Derzeit rankt sich die Debatte nicht zuletzt um „Fridays for future“. Nimmt die Politik diese Bewegung ernst genug?

„Fridays for future" hat den unschätzbaren Wert, die Notwendigkeit einer überzeugenden Klimapolitik in alle gesellschaftlichen Gruppen hinein getragen zu haben. Durch diese Bewegung von unten, aus der Gesellschaft heraus wird die Politik massiv herausgefordert. Manche wollen das noch nicht wahrhaben – sie werden dafür eine teure politische Rechnung bekommen.

Am Ende geht es ja um die Instrumente zur Eindämmung des Klimawandels. Können ihn kollektive Lösungen wie eine CO2-Bepreisung bremsen – oder führt an individuellem Verzicht kein Weg mehr vorbei?

Umweltprobleme entstehen grundsätzlich dadurch, dass vornehmlich ökologische, aber auch soziale Kosten nicht in den Preisen berücksichtigt werden, die heute bezahlt werden. Das gilt für die Ernährung ebenso wie für die Mobilität, für die Luftreinhaltung ebenso wie für den Schutz des Grundwassers. Werden diese Kosten in den Preisen aufgenommen, kann damit Verhalten in Konsum, Freizeit und Mobilität verändert werden. Vor allem aber: Es wird deutlich, wo technologische Änderungen zwingend sind und entsprechend erforscht und entwickelt werden müssen.

Was sollte die Bundesregierung jetzt Ihrer Ansicht nach konkret tun?

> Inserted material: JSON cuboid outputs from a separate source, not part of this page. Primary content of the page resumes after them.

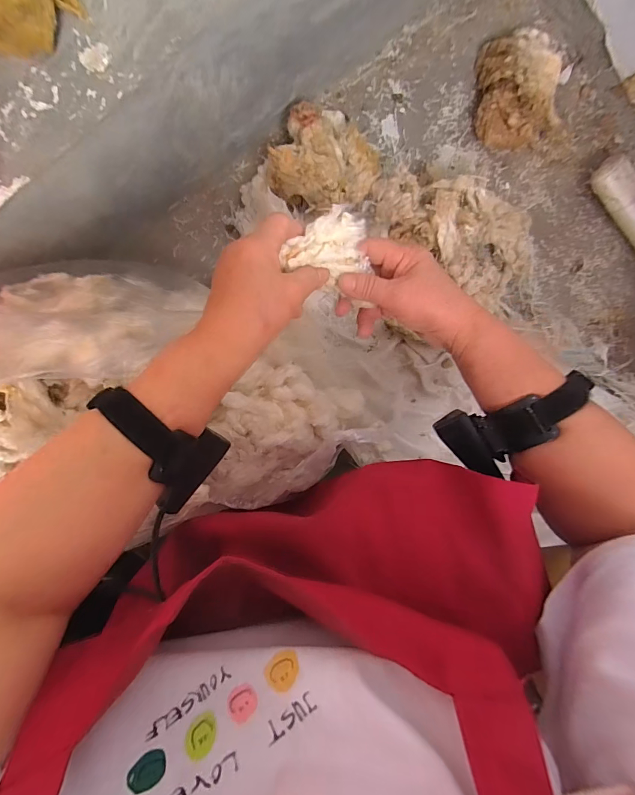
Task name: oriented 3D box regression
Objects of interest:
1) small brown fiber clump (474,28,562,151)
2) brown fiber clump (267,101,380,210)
[{"bbox_3d":[0.261,-0.399,0.496,0.107,0.065,0.138,-10,97,1],"label":"small brown fiber clump"},{"bbox_3d":[0.012,-0.296,0.490,0.122,0.092,0.119,0,97,-1],"label":"brown fiber clump"}]

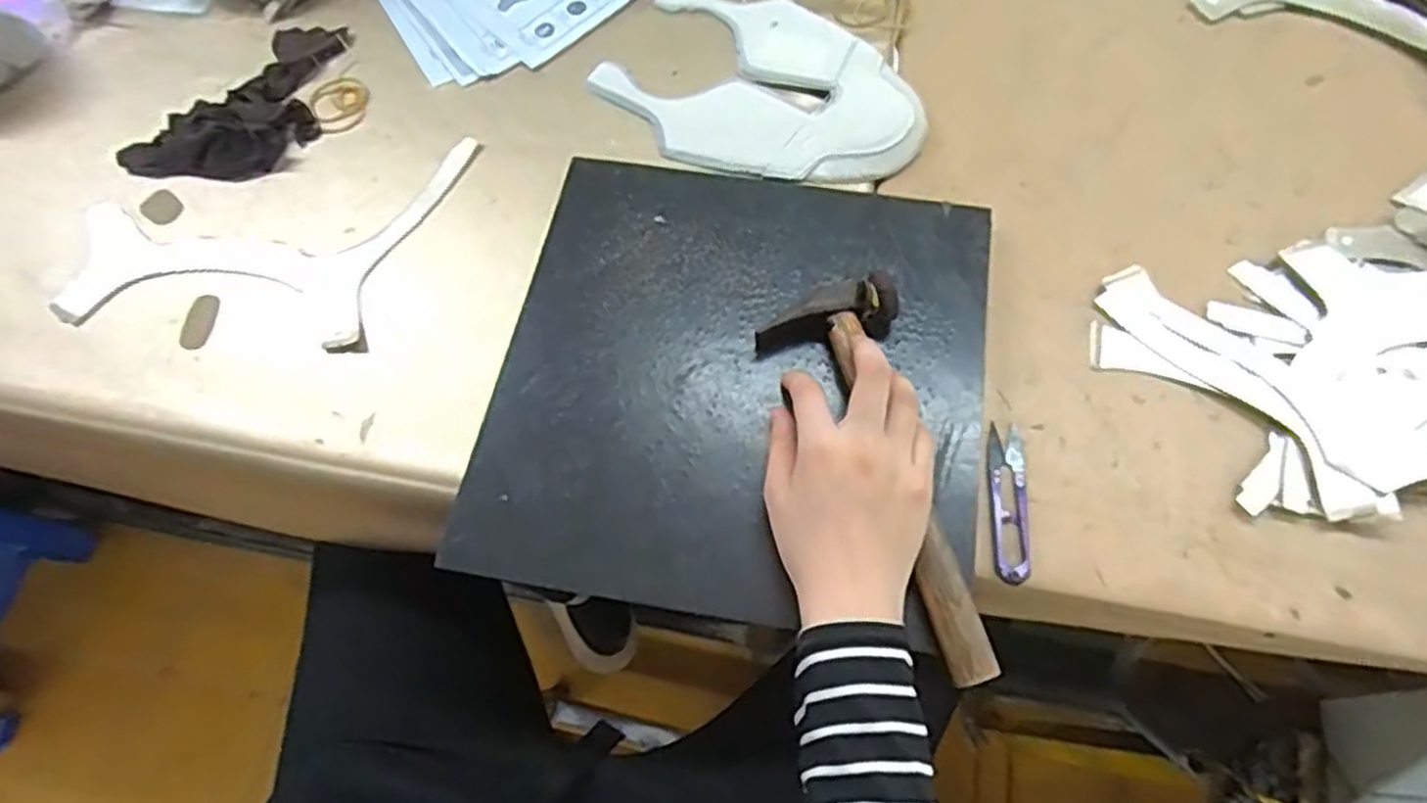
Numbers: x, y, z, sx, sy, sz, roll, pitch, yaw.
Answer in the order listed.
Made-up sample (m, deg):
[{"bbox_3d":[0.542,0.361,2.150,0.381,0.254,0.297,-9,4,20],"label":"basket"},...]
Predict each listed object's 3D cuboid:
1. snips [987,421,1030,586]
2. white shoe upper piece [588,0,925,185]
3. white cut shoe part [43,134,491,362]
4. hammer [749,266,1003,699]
[{"bbox_3d":[0.178,0.060,0.465,0.023,0.011,0.099,7,67,4],"label":"snips"},{"bbox_3d":[0.041,-0.241,0.592,0.239,0.020,0.171,32,73,16],"label":"white shoe upper piece"},{"bbox_3d":[-0.316,-0.097,0.552,0.294,0.015,0.154,-9,66,-3],"label":"white cut shoe part"},{"bbox_3d":[0.096,0.032,0.437,0.082,0.031,0.251,-14,65,-5],"label":"hammer"}]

Klimapolitik kann nicht mit einer Maßnahme allein erfolgreich betrieben werden. Eine wirksame Klimastrategie mit sich ergänzenden Maßnahmen ist erforderlich. Dazu gehören eine verlässliche, konsistente Umsetzung der Energiewende ebenso wie klare politische Rahmenbedingungen für eine Klimastrategie, für eine Veränderung in der Landwirtschaft und bei der Lebensmittelerzeugung, für unser Verpackungs- und Abfallverhalten, für unsere Freizeitgestaltung.

Bleibt uns eigentlich noch Zeit zur Rettung des Planeten? Oder ist es schön zu spät?

Politisches und individuelles Handeln ist erforderlich, nicht Resignation. Was sagte schon Luther: „Auch wenn morgen die Welt unterginge, würde ich heute einen Apfelbaum pflanzen."